The prevalence of rotavirus diarrhea in infants aged
<6 months was 24.7%, with high prevalence in children aged 6 months to
11 months and 12-23 months (31.9% and 41.9%, respectively). These data
are important because they demonstrate that the vast majority of cases
could be prevented by an effective rotavirus vaccine given to children
along with their primary immunization series. But for a setting in a
developing country, this is somewhat lower than expected since ~80% to
85% of all rotavirus cases in children under 5 years occurred by 18
months of age in hospital-based studies [16]. These observations may
indicate that the epidemiology of rotavirus in Kerala may differ from
other parts of India, because general living conditions and
socio-economic status are better in Kerala.
A marked seasonality was not seen in our study and
rotavirus infections peaked from January through May and were less
common during the monsoon season months of June through September.

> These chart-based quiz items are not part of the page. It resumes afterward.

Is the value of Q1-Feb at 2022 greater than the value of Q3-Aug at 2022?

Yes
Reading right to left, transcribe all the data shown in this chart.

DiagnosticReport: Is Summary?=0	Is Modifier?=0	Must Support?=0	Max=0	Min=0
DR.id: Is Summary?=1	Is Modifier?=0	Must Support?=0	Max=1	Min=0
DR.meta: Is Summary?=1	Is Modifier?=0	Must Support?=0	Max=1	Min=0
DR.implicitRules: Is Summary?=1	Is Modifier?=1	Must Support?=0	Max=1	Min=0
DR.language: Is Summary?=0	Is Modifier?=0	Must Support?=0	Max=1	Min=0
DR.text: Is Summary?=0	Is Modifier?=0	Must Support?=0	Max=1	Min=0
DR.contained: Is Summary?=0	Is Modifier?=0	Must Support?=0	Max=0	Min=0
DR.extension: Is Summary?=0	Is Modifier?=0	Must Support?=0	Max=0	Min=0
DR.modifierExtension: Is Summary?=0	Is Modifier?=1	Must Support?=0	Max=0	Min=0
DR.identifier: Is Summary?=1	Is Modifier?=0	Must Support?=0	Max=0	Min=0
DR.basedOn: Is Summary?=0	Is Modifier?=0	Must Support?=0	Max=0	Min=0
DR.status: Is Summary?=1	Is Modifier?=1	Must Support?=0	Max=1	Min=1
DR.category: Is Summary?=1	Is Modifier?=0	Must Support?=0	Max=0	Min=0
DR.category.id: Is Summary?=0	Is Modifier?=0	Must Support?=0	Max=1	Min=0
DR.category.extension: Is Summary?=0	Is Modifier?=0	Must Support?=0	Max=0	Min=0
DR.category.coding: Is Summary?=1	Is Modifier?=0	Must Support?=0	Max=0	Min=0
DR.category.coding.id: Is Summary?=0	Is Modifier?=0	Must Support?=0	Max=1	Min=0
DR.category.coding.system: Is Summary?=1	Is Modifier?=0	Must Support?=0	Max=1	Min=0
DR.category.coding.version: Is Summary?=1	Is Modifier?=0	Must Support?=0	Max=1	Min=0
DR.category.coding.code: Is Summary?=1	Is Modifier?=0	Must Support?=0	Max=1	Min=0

Rotavirus is markedly seasonal in Northern temperate locations but was
less seasonal in Southern locations with a tropical climate
[3,10,17,18]. It has been observed that with minimal seasonality,
rotaviruses circulate at a relatively higher level all year round,
resulting in children being exposed at an early age and experiencing
severe illness [14].
This is the first study in Kerala to provide
information on both rotavirus G and P types. The results of G and P
typing shows that the G1P[8] strain is the most common contributing half
the number of cases. This finding is also consistent with the results
from national rotavirus surveillance in India showing that the G1P[8]

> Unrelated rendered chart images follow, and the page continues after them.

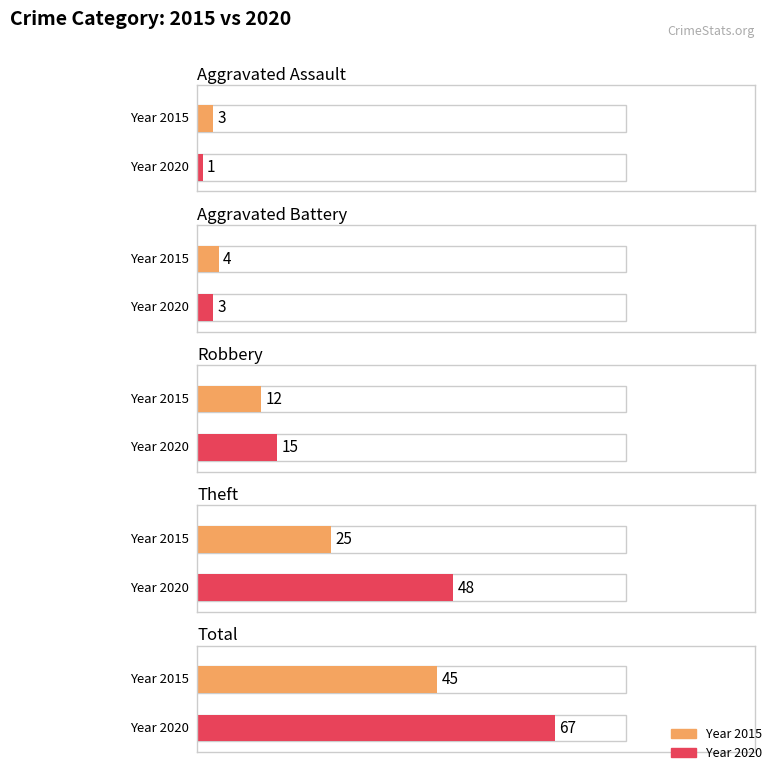

Between Theft and Total, which is larger?

Total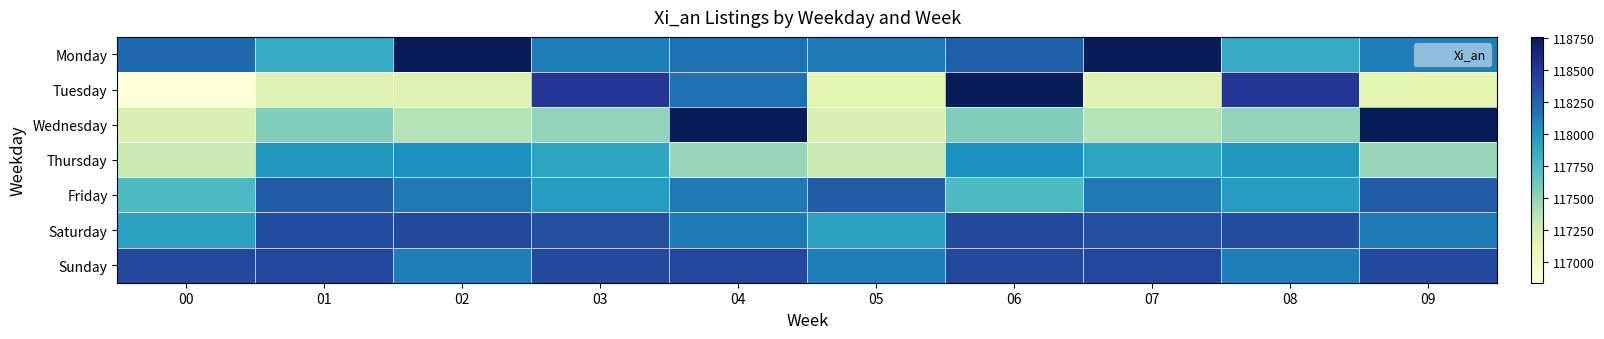

Rank the series by their maximum value, from highest to lowest.

Monday, Tuesday, Wednesday, Sunday, Saturday, Friday, Thursday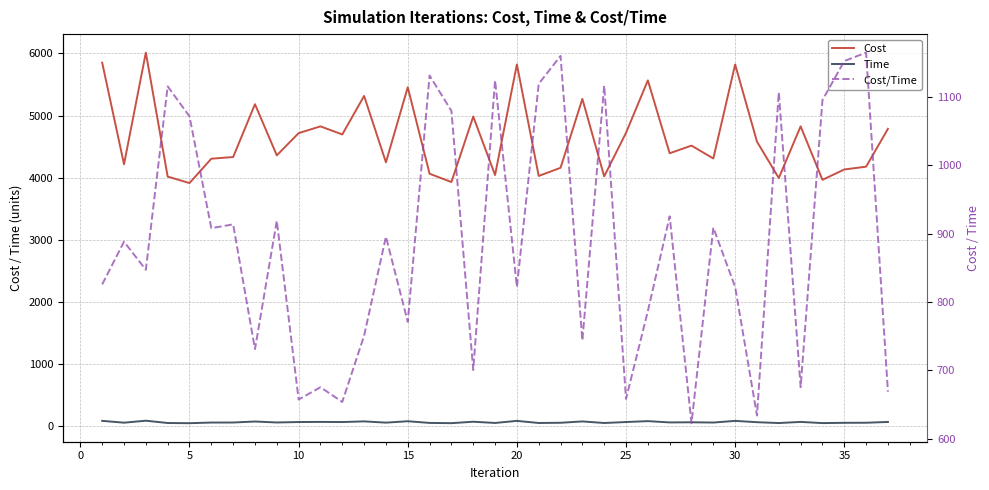

The Time series shows 56.9 at 15. True or false?

True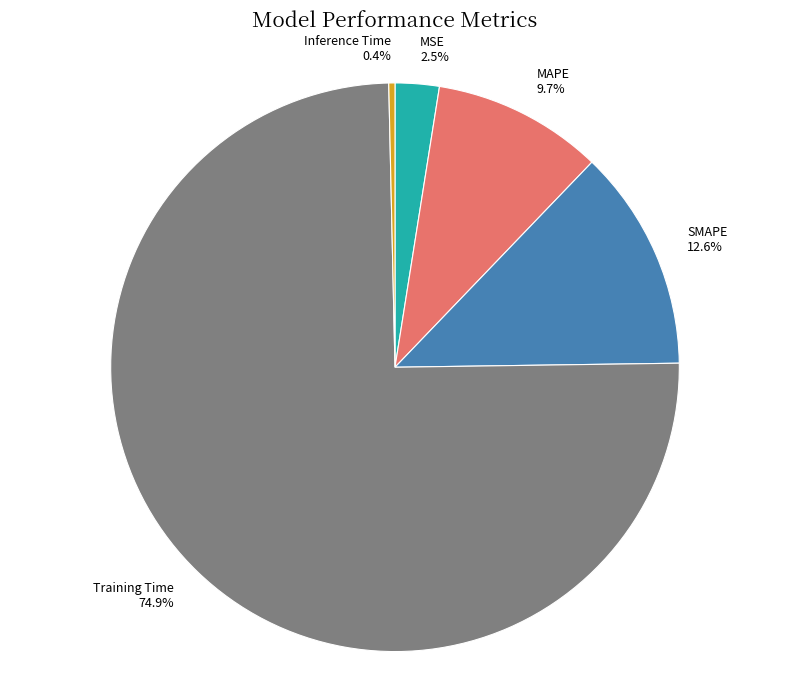

To the nearest percent, what is the combined percentage of Training Time and SMAPE?

87%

strain was among the two most common strains from December 2005 to
November 2007. However, there were differences in that the G9P[8] strain
is the second most common strain found in the Kerala field site and 5.5%
of strains were G2P[4], while overall in the national Indian
surveillance network the G2P[4] and G9 P[8] strains accounted for 25.7%
and 8.5%, respectively of all rotavirus strains [3]. A recent study from
Vellore reported that the most common types were G1P[8] (in 15.9% of
infections), G2P[4] (in 13.6%), G10P[11] (in 8.7%), G9P[8] (in 7.2%),
G1P[4] (in 4.4%), G10P[4] (in 1.7%), G9P[4] (in 1.5%), G12P[6] (in
1.1%), and G1P[6] (in 0.6%) [19]. The proportion of untypable strains
may suggest the potential for emergence of new rotavirus strains in
Kerala.
The strengths of this study include the use of the
WHO generic protocol and laboratory confirmation of rotavirus diarrhea
in a single reference laboratory including genotyping of rotavirus
strains. Potential limitations are the small study population and the
lack of ability to extrapolate disease burden to milder disease because
this was a hospital-based study.
In conclusion, this study highlights that rotavirus
diarrhea accounts for a large proportion of diarrheal disease in
hospitalized children less than 5 years in Ernakulam district in Kerala.
Contributors: MAM: conceived and designed the
study and revised the manuscript for important intellectual content. He
will act as guarantor of the study; AP: collected data and drafted the
paper; MKC, GK and SC: did final revision of manuscript. GK conducted
the laboratory tests, and interpreted them; PK: analysed the data and
helped in manuscript writing. The final manuscript was approved by all
authors.
Funding: Indian Council for Medical Research, New
Delhi; Competing interests: None stated.
What Is Already Known?
•
Rotavirus is the leading cause of severe diarrhea in Indian
children less than 5 years.
What This Study Adds?
• High prevalence of rotaviral diarrhea in
Ernakulam, Kerala state, accounting for 35.9% of diarrhea-related
hospitalizations among children less than 5 years of age.